#### Task brief:
Reproduce all of the entries below exactly, without images.

--- START ---

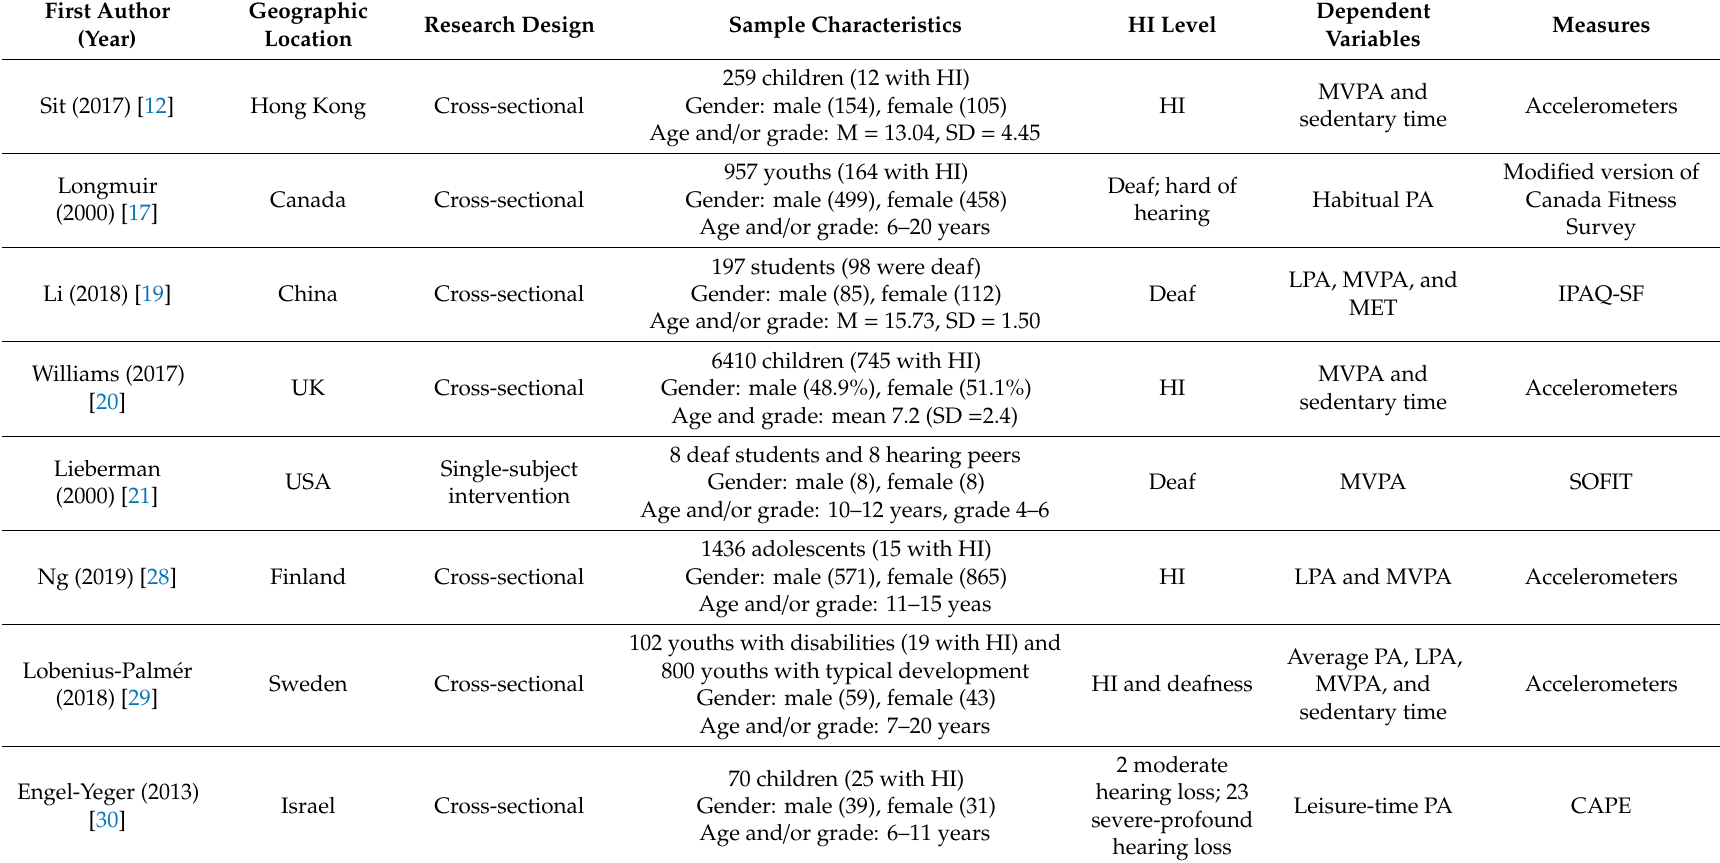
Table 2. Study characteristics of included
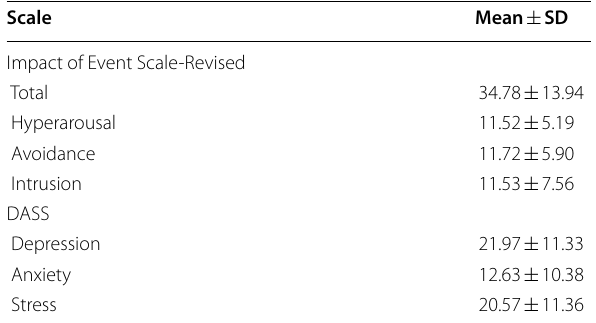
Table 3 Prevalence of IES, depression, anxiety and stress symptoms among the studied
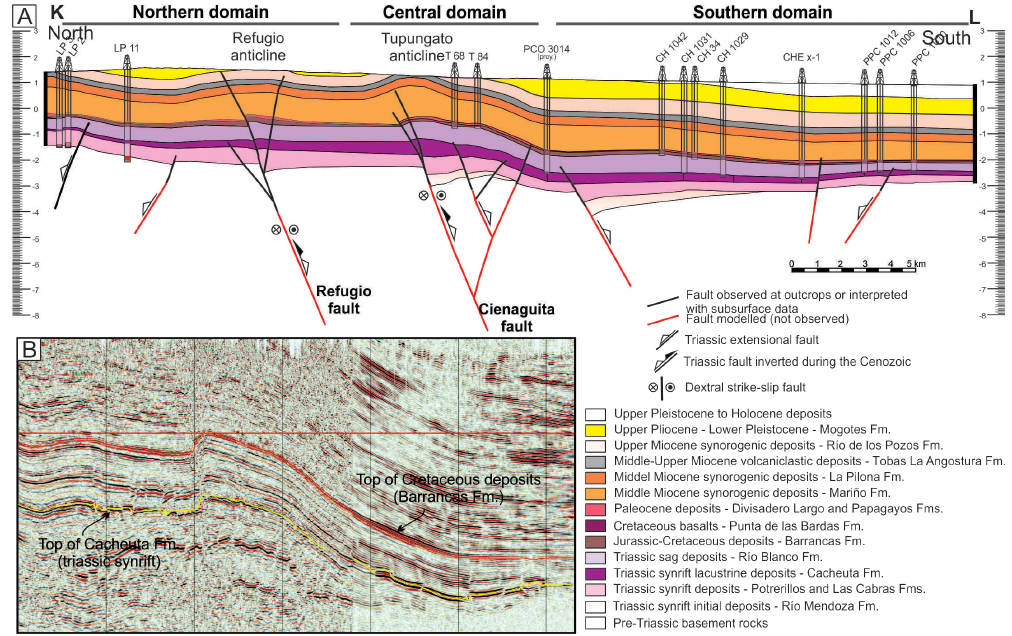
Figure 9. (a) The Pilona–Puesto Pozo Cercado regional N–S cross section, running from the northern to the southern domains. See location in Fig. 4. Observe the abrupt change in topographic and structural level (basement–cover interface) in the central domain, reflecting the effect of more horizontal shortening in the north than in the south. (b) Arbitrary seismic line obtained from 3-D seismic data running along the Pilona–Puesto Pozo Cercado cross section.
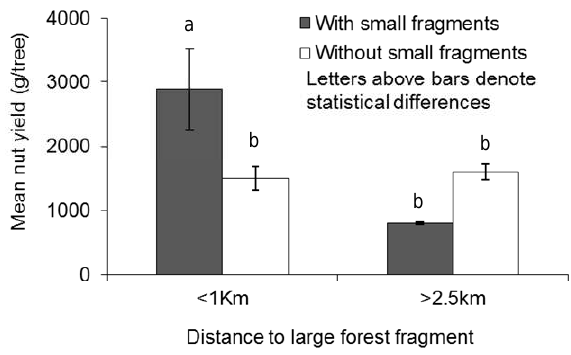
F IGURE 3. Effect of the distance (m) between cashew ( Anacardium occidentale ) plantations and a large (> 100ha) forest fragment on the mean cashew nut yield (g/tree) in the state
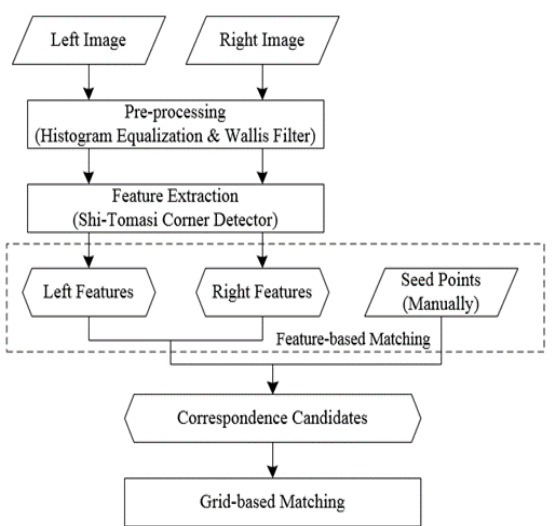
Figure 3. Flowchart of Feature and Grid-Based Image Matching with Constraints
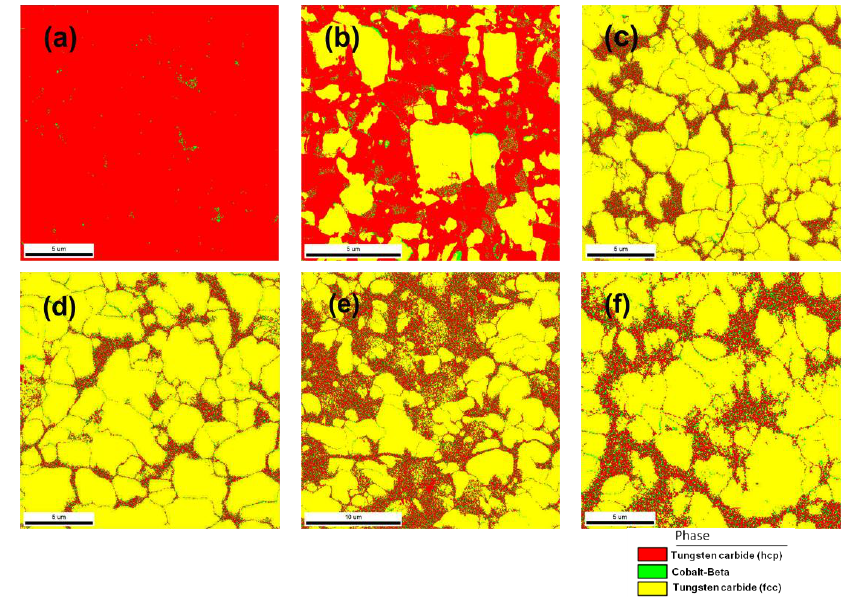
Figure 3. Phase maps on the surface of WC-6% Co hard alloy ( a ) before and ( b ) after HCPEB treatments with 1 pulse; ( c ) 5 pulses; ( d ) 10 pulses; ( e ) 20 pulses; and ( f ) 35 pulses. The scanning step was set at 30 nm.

--- END ---

#### Task answer:
Table 2. Study characteristics of included
Table 3 Prevalence of IES, depression, anxiety and stress symptoms among the studied
Figure 9. (a) The Pilona–Puesto Pozo Cercado regional N–S cross section, running from the northern to the southern domains. See location in Fig. 4. Observe the abrupt change in topographic and structural level (basement–cover interface) in the central domain, reflecting the effect of more horizontal shortening in the north than in the south. (b) Arbitrary seismic line obtained from 3-D seismic data running along the Pilona–Puesto Pozo Cercado cross section.
F IGURE 3. Effect of the distance (m) between cashew ( Anacardium occidentale ) plantations and a large (> 100ha) forest fragment on the mean cashew nut yield (g/tree) in the state
Figure 3. Flowchart of Feature and Grid-Based Image Matching with Constraints
Figure 3. Phase maps on the surface of WC-6% Co hard alloy ( a ) before and ( b ) after HCPEB treatments with 1 pulse; ( c ) 5 pulses; ( d ) 10 pulses; ( e ) 20 pulses; and ( f ) 35 pulses. The scanning step was set at 30 nm.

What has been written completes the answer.